After trying to buy TikTok, adtech giant AppLovin launches its own social media challenger

AppLovin quitely released a new social app called Gist to attract creators. It looks eerily like TikTok's Lemon8 app.

  • Adtech company AppLovin is making a big swing into social media with its own app.
  • After losing a bid to buy TikTok, the company quietly launched a new app called Gist.
  • Gist describes itself as a "handbook for the curious" and is quite similar to Lemon8 and RedNote.

AppLovin lost its bid to buy TikTok, and now it is taking its social media aspirations into its own hands.

The adtech firm quietly released a new app this month called Gist that feels a bit like a hybrid of TikTok, its sister app Lemon8, and the Chinese app RedNote. Gist's feed, which requires a referral code to access, features photo carousels, videos, and mini-games.

"Welcome to Gist," the app tells users upon joining, describing itself as a "handbook for the curious, the grounded, and the real."

Users can select content categories they're interested in, such as travel, relationships, or career advice. There are travel recommendations in the form of photo carousels, before-and-after weight-loss journeys, AI-generated videos of otters, and even a Flappy Bird rip-off.

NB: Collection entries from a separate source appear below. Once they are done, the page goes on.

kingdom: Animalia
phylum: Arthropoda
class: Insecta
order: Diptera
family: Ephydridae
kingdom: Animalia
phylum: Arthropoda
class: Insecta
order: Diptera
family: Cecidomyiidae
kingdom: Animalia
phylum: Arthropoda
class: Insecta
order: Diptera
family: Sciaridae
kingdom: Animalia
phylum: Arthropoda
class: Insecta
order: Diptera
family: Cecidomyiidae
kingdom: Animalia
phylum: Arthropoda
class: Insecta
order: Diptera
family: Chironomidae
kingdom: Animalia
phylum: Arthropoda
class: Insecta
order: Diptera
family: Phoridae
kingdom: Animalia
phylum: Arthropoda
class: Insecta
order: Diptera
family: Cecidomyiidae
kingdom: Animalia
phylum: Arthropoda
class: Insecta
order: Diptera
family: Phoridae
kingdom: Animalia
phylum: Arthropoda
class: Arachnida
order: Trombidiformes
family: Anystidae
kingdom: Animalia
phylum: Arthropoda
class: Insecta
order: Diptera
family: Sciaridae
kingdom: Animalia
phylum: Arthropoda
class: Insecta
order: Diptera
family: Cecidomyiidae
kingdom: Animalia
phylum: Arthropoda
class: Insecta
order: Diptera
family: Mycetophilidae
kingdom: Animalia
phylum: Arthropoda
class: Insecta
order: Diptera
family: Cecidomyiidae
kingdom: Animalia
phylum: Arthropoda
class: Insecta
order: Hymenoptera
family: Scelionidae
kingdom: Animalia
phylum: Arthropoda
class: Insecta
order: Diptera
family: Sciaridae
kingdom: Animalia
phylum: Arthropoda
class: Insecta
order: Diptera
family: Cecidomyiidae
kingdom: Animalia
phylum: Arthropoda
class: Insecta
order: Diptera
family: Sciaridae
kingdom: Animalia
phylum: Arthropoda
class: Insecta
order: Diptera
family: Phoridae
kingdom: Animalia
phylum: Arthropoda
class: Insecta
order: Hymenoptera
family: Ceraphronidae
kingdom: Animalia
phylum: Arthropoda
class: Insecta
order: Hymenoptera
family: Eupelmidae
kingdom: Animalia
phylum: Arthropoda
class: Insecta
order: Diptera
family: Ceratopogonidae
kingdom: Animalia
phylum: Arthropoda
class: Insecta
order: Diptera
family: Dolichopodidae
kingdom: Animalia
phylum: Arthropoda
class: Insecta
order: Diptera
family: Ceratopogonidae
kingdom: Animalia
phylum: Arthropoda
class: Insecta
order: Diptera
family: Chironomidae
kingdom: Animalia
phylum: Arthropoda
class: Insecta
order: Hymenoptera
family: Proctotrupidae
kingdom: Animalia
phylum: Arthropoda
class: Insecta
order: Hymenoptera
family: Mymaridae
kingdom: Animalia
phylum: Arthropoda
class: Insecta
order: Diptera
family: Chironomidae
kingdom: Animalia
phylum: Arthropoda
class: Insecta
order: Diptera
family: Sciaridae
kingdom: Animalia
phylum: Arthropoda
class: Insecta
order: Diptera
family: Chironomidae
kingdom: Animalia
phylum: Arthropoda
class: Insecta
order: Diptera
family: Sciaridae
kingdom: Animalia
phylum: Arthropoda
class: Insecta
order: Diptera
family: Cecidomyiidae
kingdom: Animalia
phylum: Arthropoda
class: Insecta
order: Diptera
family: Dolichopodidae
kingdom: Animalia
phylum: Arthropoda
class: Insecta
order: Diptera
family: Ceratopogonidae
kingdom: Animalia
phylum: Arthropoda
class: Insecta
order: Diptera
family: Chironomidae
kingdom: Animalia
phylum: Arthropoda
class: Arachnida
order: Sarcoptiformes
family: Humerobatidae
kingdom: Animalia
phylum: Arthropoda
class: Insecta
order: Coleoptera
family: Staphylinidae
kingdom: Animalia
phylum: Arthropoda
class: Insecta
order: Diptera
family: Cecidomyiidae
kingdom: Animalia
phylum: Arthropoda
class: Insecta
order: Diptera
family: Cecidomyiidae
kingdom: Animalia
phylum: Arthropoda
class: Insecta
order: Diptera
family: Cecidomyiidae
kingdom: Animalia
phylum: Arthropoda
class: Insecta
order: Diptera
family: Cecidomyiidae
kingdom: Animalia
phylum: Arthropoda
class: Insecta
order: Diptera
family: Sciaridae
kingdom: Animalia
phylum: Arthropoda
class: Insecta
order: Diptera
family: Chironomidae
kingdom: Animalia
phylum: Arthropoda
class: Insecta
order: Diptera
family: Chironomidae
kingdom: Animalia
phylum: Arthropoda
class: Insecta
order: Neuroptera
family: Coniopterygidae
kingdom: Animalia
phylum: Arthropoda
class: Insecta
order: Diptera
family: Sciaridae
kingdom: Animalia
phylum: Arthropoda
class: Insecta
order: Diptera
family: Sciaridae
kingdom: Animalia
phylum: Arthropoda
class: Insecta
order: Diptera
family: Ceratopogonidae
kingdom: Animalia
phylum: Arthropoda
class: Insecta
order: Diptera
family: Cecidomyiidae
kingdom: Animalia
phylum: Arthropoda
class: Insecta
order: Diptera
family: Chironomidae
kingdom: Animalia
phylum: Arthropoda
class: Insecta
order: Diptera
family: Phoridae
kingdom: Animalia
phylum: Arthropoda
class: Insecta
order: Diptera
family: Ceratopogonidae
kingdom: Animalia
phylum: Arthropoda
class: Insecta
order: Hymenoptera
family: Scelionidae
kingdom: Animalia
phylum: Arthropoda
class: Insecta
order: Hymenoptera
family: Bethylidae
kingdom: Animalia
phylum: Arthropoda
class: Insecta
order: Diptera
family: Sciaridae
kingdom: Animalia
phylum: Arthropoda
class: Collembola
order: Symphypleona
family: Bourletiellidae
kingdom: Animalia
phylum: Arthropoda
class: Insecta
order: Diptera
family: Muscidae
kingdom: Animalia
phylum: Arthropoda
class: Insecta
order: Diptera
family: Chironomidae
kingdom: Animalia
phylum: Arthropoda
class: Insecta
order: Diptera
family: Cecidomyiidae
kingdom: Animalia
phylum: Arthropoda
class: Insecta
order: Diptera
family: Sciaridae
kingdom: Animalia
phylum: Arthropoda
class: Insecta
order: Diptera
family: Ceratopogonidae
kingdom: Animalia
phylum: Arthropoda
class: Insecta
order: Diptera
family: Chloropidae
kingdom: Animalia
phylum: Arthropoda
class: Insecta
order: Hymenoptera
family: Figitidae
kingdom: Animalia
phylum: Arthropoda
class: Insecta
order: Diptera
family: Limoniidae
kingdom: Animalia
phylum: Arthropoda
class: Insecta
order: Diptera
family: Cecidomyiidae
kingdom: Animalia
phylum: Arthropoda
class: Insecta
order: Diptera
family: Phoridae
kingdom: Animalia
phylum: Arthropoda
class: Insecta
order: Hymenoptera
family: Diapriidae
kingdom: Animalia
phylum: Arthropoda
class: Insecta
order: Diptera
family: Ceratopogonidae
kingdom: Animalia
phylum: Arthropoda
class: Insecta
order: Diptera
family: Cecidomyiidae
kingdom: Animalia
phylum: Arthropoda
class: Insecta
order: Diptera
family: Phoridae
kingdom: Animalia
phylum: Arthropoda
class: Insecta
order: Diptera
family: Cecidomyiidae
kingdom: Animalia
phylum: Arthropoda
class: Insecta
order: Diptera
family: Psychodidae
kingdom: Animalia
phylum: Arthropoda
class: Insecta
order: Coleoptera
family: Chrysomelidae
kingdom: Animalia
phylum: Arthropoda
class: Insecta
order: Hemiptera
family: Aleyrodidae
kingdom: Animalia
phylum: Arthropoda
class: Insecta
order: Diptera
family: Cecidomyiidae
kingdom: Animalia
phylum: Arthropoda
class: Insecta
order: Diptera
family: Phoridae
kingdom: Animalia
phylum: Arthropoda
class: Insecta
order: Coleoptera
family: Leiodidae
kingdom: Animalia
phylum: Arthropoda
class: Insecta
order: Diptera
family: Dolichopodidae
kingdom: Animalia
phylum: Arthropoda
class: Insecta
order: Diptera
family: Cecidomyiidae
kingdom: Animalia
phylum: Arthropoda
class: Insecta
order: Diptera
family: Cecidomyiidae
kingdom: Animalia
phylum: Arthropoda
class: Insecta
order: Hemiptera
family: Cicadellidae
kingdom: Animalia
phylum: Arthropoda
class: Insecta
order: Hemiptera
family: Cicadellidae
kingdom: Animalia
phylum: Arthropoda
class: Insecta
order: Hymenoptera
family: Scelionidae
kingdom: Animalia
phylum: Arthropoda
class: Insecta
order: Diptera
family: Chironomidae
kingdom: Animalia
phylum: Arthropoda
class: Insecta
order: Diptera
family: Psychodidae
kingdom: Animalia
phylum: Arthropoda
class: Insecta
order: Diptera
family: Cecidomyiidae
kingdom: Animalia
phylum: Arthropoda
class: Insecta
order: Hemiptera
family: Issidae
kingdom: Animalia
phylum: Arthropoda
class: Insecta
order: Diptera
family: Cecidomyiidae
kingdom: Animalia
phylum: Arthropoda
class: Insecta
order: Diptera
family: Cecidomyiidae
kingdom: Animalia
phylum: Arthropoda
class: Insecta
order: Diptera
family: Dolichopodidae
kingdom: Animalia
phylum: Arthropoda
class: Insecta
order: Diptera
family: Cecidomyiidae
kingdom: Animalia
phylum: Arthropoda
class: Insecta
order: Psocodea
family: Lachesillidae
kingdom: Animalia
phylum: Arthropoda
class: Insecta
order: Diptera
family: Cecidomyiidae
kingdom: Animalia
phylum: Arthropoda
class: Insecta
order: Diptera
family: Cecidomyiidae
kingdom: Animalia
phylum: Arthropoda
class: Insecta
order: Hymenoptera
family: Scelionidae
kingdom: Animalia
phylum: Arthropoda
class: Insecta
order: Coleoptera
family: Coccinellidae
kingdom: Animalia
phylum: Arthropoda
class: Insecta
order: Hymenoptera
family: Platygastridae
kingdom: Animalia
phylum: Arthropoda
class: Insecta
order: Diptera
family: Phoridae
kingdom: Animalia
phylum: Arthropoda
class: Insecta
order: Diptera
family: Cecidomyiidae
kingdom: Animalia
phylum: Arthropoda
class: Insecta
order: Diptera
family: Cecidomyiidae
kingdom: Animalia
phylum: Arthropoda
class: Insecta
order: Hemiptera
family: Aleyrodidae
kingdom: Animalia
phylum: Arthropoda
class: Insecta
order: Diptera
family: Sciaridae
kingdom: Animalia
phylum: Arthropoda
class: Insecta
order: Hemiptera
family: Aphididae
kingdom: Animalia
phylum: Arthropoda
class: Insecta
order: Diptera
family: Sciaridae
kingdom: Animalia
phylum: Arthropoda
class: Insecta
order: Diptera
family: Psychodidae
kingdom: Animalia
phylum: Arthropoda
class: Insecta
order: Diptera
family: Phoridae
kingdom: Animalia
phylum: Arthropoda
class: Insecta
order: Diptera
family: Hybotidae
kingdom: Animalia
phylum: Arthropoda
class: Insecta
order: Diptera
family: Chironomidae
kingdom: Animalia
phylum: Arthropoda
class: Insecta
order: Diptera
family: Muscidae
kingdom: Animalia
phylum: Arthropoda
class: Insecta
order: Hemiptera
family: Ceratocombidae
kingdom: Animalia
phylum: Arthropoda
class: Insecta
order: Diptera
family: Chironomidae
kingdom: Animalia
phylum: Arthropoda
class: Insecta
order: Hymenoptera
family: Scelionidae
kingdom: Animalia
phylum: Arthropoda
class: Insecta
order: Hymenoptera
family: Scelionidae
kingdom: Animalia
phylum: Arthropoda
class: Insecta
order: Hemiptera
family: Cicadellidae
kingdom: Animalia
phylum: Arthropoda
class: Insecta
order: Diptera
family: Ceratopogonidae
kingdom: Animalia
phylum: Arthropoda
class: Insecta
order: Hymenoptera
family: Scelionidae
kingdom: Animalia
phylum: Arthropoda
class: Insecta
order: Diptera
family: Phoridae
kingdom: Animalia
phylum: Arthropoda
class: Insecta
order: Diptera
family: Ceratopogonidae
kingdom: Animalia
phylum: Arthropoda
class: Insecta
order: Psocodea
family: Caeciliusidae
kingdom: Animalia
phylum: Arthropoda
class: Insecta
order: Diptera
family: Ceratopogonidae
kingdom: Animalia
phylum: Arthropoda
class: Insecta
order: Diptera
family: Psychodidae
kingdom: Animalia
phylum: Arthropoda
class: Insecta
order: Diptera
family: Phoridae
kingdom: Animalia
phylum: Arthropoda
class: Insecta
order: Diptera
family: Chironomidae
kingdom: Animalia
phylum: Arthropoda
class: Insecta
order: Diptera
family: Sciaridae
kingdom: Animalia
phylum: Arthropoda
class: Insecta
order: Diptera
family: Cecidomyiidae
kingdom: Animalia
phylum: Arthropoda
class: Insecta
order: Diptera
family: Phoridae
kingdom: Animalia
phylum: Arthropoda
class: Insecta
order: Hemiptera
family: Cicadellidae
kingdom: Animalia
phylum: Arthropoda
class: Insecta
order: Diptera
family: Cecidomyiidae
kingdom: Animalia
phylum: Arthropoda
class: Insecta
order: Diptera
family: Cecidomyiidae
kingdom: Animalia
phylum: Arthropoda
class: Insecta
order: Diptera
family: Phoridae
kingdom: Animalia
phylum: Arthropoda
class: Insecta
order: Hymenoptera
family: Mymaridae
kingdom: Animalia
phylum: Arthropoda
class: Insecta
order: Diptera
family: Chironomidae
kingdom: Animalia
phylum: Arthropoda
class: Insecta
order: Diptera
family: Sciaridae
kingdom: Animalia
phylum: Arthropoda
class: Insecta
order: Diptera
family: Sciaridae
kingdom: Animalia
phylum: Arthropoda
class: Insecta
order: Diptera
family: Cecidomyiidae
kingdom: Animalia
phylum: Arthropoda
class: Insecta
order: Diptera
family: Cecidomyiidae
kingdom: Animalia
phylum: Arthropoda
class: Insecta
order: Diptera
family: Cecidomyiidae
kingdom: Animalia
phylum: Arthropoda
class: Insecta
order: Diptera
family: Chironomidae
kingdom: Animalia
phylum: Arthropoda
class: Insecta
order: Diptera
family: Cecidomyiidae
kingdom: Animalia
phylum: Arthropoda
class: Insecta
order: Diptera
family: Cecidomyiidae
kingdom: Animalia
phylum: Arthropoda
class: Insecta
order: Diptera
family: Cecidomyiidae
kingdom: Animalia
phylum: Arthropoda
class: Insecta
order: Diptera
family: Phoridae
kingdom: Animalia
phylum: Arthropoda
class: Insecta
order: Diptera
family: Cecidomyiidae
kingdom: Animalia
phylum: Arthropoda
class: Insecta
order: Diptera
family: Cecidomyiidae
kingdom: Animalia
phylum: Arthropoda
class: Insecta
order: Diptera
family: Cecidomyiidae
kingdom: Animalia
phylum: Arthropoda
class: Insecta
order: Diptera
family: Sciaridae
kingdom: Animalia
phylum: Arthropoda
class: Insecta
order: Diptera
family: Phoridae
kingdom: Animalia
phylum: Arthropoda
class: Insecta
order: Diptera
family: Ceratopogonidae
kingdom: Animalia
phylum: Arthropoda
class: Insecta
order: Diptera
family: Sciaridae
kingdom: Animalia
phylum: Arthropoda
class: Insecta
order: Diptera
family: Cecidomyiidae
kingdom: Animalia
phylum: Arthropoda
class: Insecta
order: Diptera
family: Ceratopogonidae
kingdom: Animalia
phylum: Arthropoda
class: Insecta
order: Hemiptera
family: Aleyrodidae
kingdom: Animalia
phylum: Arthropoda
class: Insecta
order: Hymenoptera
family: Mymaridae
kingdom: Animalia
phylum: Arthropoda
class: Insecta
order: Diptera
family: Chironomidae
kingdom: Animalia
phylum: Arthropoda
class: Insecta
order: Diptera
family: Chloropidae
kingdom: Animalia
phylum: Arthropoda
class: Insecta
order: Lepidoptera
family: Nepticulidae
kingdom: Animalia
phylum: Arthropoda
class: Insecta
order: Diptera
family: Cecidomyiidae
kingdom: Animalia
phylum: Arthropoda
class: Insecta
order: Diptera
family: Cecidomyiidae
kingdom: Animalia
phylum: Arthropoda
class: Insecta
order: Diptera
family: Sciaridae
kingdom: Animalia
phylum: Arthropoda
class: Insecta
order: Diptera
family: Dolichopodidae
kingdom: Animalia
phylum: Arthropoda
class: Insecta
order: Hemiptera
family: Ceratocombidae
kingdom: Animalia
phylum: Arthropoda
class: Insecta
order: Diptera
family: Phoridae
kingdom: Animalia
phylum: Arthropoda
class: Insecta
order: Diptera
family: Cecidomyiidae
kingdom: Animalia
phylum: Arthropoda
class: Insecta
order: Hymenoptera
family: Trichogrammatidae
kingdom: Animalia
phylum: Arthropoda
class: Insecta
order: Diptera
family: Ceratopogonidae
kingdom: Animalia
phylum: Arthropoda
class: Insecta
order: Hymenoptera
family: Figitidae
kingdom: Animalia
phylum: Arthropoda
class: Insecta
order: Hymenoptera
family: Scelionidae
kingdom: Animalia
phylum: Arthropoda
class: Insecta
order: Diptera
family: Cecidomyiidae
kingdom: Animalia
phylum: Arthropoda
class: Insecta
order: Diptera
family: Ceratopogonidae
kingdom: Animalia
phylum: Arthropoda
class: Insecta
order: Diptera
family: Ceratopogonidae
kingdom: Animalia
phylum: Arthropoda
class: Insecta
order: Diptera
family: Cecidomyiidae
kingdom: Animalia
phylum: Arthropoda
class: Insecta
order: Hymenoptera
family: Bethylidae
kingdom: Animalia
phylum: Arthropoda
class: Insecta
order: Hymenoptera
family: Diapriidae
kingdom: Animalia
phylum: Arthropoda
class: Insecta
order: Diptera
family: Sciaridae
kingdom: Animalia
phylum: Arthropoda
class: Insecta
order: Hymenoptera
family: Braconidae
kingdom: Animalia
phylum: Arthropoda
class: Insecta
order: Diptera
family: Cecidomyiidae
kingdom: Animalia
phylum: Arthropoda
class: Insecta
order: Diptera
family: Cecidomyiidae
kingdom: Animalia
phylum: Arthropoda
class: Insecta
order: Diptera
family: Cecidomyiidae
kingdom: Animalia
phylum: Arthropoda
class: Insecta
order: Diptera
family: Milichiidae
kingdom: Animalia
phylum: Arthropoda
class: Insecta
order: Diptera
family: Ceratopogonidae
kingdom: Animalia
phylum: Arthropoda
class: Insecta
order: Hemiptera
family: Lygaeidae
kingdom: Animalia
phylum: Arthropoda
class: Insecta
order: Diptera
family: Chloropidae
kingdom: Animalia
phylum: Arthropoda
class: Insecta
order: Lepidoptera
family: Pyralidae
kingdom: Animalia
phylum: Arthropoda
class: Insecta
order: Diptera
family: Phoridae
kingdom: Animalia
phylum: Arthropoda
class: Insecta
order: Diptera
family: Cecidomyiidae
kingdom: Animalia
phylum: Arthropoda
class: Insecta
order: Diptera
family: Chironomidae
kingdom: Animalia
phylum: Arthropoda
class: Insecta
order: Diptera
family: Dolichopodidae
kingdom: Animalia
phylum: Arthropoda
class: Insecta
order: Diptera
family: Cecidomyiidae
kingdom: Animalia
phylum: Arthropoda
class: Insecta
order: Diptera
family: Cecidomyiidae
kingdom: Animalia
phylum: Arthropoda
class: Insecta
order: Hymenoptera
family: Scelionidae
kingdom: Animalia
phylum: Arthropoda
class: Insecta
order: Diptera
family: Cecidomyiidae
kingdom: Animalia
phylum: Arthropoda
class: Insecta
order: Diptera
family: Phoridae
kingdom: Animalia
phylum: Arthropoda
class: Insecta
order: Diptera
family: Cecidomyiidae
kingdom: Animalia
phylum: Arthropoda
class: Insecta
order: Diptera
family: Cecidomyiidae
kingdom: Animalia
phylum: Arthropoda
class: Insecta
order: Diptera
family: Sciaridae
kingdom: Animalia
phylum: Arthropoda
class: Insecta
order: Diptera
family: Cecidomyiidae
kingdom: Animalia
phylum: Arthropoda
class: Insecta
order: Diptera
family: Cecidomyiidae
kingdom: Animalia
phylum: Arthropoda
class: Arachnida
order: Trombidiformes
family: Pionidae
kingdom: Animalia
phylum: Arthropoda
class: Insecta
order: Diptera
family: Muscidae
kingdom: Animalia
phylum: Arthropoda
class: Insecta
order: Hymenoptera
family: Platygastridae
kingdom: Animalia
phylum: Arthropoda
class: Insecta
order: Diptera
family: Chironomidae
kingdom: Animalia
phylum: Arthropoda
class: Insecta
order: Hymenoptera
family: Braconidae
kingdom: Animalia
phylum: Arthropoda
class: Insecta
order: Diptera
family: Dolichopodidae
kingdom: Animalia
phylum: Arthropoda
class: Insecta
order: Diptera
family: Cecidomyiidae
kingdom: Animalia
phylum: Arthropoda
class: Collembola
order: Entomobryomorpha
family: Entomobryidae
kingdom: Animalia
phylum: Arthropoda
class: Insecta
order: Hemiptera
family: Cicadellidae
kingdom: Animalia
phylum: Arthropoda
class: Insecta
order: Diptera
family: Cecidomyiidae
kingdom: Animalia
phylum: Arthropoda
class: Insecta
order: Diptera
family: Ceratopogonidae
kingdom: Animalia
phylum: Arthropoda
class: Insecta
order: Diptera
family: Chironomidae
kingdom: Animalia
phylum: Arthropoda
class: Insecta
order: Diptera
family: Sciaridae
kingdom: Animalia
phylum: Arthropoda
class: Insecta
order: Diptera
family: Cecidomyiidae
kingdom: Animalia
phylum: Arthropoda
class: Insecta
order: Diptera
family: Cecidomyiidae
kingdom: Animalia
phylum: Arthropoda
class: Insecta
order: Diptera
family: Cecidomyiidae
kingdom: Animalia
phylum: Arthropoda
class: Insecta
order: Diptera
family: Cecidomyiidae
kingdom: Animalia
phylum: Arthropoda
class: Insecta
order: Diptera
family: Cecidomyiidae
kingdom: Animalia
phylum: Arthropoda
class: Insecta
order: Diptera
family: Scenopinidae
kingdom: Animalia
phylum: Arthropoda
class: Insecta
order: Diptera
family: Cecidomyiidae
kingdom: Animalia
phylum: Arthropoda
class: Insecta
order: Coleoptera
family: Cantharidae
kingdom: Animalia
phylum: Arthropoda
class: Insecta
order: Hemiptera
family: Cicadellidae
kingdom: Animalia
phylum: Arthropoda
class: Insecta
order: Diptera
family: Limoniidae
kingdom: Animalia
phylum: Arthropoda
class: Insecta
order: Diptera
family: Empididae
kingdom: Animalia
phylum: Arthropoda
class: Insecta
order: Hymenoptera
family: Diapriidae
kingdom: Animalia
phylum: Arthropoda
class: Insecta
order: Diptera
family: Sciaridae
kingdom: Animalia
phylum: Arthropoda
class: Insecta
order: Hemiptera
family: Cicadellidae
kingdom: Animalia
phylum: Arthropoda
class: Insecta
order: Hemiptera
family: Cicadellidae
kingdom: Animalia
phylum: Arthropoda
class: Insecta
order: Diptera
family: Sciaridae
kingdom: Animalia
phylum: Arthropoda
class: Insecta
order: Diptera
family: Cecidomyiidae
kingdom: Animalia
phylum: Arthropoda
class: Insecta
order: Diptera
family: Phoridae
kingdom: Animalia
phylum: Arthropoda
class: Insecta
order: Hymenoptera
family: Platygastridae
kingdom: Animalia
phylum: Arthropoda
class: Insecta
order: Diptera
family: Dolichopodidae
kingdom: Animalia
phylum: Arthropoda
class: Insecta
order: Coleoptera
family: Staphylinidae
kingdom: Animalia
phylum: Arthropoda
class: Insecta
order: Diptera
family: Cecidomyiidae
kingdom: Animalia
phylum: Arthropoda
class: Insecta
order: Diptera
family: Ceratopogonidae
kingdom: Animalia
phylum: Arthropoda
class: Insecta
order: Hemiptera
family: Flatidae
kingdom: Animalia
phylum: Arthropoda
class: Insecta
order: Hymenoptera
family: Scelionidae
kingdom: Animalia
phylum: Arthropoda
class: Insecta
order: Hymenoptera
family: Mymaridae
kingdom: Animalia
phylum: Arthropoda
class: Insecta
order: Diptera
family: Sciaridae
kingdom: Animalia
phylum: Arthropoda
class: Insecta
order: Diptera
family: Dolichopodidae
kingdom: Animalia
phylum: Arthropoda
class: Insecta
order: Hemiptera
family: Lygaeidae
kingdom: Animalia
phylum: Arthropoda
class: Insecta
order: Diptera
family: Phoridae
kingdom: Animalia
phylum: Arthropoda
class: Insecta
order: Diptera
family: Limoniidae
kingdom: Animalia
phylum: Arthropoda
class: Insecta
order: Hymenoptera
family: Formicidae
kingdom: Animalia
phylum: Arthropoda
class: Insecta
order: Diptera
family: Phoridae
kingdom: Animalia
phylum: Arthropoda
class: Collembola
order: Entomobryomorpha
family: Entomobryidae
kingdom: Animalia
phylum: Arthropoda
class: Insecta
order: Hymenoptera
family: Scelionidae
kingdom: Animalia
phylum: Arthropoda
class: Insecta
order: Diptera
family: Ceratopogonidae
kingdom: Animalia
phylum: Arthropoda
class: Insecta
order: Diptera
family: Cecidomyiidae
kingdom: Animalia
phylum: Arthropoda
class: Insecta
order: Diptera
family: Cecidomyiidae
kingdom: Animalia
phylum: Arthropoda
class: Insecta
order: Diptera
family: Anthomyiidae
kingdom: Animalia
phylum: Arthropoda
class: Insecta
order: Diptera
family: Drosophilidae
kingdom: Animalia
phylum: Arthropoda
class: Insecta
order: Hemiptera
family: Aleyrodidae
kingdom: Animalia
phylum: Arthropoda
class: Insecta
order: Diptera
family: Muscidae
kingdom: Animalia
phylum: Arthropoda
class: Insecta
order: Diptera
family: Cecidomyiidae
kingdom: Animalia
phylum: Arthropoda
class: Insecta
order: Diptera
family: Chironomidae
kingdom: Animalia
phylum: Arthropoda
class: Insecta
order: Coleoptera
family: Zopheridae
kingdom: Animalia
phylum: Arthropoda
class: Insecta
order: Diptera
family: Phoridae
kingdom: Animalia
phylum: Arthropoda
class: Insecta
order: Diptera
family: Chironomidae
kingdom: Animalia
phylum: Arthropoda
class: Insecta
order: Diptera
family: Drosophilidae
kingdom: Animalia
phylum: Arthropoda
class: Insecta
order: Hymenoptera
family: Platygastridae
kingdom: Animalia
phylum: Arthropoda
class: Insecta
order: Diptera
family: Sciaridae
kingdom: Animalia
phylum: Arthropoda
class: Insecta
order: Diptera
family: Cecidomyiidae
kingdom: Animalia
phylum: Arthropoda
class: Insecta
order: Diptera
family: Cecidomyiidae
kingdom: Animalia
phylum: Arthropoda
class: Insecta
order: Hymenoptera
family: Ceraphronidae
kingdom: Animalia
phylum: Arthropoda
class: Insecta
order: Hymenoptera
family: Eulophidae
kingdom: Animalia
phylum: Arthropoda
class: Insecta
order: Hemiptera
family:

Gist, Lemon8, and RedNote side by side

Gist looks very similar to other apps like Lemon8 and RedNote.

With no formal announcement of the new app yet, Gist's quiet launch is a strategic way for the platform to build a user base and stockpile content before going to the masses. There are already dozens of accounts on the app, including lifestyle content creators who get a special "founding creator" star next to their profiles.

AppLovin's core business is mobile-app advertising. It's going a bit left field by rolling out a creator platform. Giovanni Ge, the company's product and engineering chief, said in a February podcast that the goal was to bring exclusive, monetizable traffic to the company, noting that the path forward would not be easy. Bloomberg earlier reported on the plans.

AppLovin declined to comment.

Other tech companies without existing social businesses have similarly tested launching social feeds. OpenAI released its video app, Sora, last year, for example, but later pulled back to focus on revenue-generating businesses.

AppLovin's got a new app strategy

To fill Gist with fresh and relevant content, AppLovin is currently hiring a specialist focused on recruiting US creators and overseeing "operational workflows to ensure high-quality content production."

This isn't AppLovin's first venture into social. In April 2025, the company told President Donald Trump it wanted to "explore a purchase of TikTok in all markets outside of China." It ultimately lost out to a buyer consortium that included Oracle and investment firms MGX and Silver Lake. The company also invested in Flip, another TikTok competitor that went belly up at the end of last year.

NAPA, CALIFORNIA - DECEMBER 12: Adam Foroughi, AppLovin, attends The Grove by Village Global 2025 at Carneros Resort and Spa on December 12, 2025 in Napa, California. (Photo by Stefanie Keenan/Getty Images for for Village Global)

AppLovin's CEO, Adam Foroughi.

Last year, ahead of the eventual TikTok sale to the consortium, AppLovin CEO Adam Foroughi told Business Insider that his thesis for buying the company was that AppLovin's proven ad revenue machine could help boost what he saw as an undermonetized asset. Plus, AppLovin has expertise in both handling user data and controlling complex algorithms, which the company said would have helped it remove biases from TikTok's content recommendation system — one of the reasons TikTok's Chinese ownership was met with US government scrutiny.

The same thought process will likely be applied to Gist. The company may also hope this new app provides a boost to its e-commerce ads business, since popular social apps — like TikTok — tend to attract this cohort of marketers.

AppLovin originally grew by helping mostly gaming app developers make money through advertising and by helping them find new users by placing ads on other apps. In 2024, it began a push for e-commerce advertisers, a move that sent its stock soaring at the time as Wall Street saw the potential to unlock billions more in growth.

The company's market cap was over $163 billion as of Friday.

On a May earnings call, Foroughi said AppLovin's consumer vertical — non-gaming advertisers — was "growing even faster than gaming," with the segment's March revenue up 25% versus January.